Bin nächste Woche wieder bei meiner
Mum, sie hat Geburtstag! Gestern haben
wir alle gemeinsam beschlossen, dass sie
mit der Chemo jetzt vier Wochen aussetzt,
damit sie vielleicht wieder mehr Kraft
bekommt (Kachexie), wenn sie mehr essen kann.
Vielleicht gibt sich dann eine Gelegenheit
mal über "alles" zu sprechen.
Dir / Euch gilt auch mein Beileid. Sei nicht
zu hart mit Dir und bedauere nichts zu sehr,
meine Freundin sagte letzte Woche noch kurz vor
ihrem Tod: wir sehen uns wieder, dann haben wir
noch ganz viel Zeit zum reden.
Scheiss-Krankheit!
viele liebe Grüße
Claudia

23.04.2003, 13:13
Liebe Claudia,
ich wünsche Euch eine schöne Geburtstagsfeier, genießt sie und schiebt die Krankheit mal in den Hintergrund. Lasst es einfach laufen - wenn die Gelegenheit für ein Gespräch kommt, nutzt sie, wenn nicht, ergibt sie sich sicher zu einem späteren Zeitpunkt. Wenn Deine Mutter das Bedürfnis danach hat, wird sie es Euch zeigen. Und vielleicht möchte sie an ihrem Geburtstag auch erst mal alles vergessen. Es ist sicher schwer, die richtigen Worte zu finden, ohne den Patienten zu verletzen oder zu entmutigen.
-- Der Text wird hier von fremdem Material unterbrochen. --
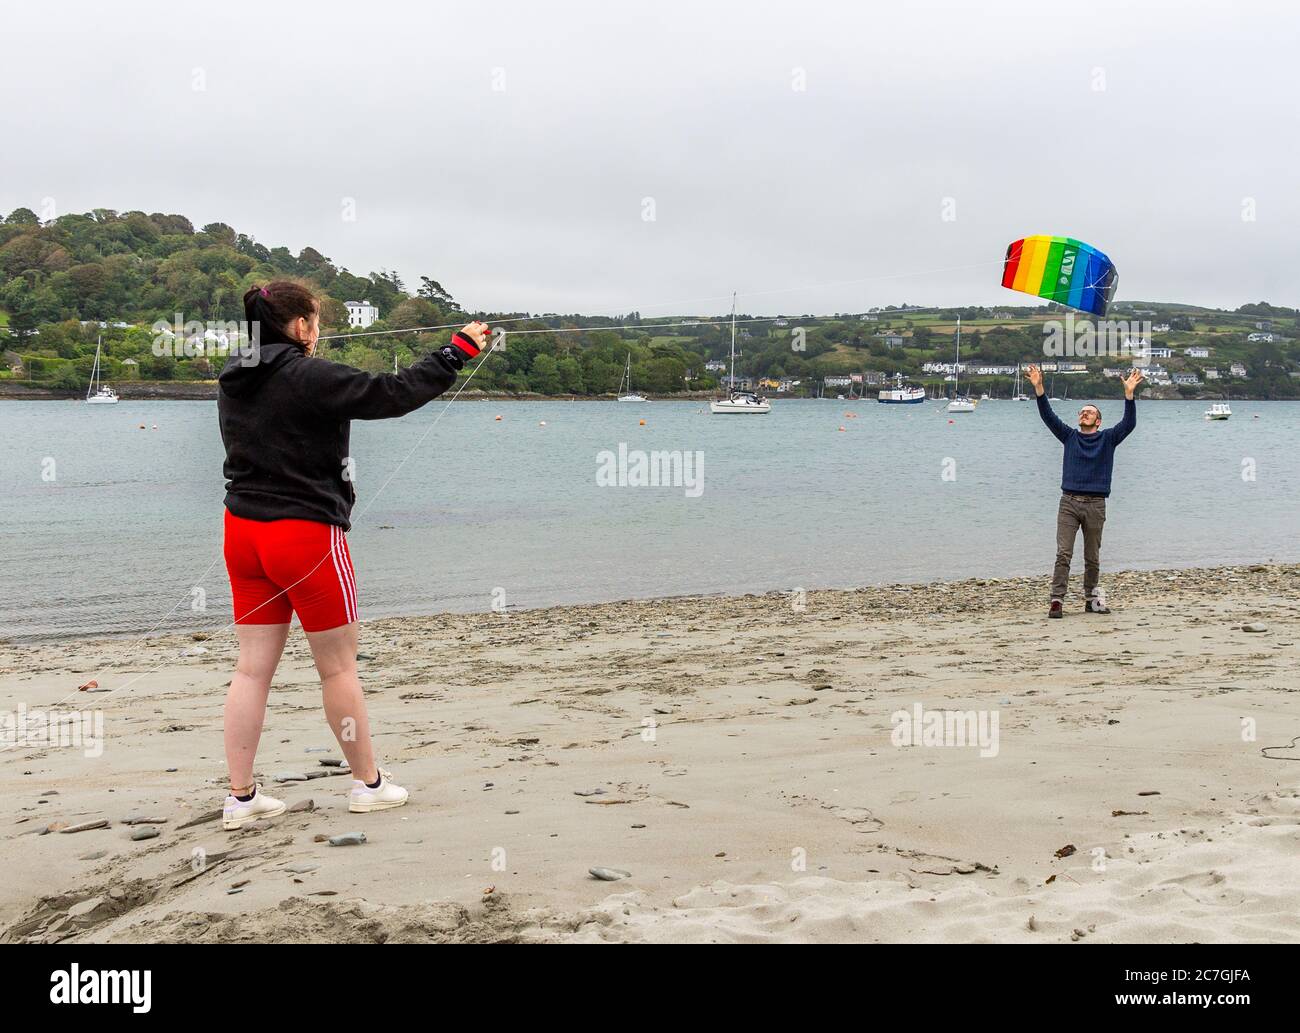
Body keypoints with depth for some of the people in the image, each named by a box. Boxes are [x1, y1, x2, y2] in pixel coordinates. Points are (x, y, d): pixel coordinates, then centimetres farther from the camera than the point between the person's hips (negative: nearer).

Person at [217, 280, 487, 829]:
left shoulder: (233, 383, 7)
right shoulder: (310, 378, -16)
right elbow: (393, 394, -15)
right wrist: (456, 352, -5)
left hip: (243, 531, 7)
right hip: (306, 533, -7)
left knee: (253, 666, 9)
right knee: (339, 665, 6)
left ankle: (241, 796, 11)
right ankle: (368, 783, 19)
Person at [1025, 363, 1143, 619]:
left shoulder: (1108, 439, 10)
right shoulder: (1070, 437, 12)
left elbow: (1128, 423, -5)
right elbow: (1048, 416, 4)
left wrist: (1129, 393, -16)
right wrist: (1038, 388, -8)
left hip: (1095, 505, 0)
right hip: (1069, 503, 0)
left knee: (1092, 558, 8)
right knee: (1063, 554, -9)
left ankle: (1091, 600, 19)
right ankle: (1057, 601, -12)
Sollte es zu einem Gespräch kommen, wünsche ich Dir viel Kraft dafür! In jedem Fall solltest Du aber ein Gespräch mit Deinem Vater suchen. Die Angst und Ungewißheit vor dem was kommt oder evtl. kommen könnte, wird durch Gespräche in jedem Fall etwas entschärft und man lernt besser, mit der Krankheit umzugehen.

Ich denke fest an Euch! Ihr werdet es sicher schaffen!